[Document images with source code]
•••

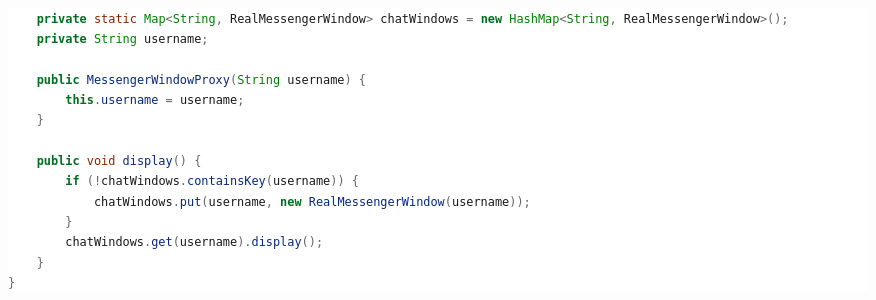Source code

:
 ```java
    private static Map<String, RealMessengerWindow> chatWindows = new HashMap<String, RealMessengerWindow>();
    private String username;

    public MessengerWindowProxy(String username) {
        this.username = username;
    }

    public void display() {
        if (!chatWindows.containsKey(username)) {
            chatWindows.put(username, new RealMessengerWindow(username));
        }
        chatWindows.get(username).display();
    }
}
```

•••

TASK INSTRUCTIONS
Reproduce every line from the entries that holds the word "public".

TASK SOLUTION
    public MessengerWindowProxy(String username) {
    public void display() {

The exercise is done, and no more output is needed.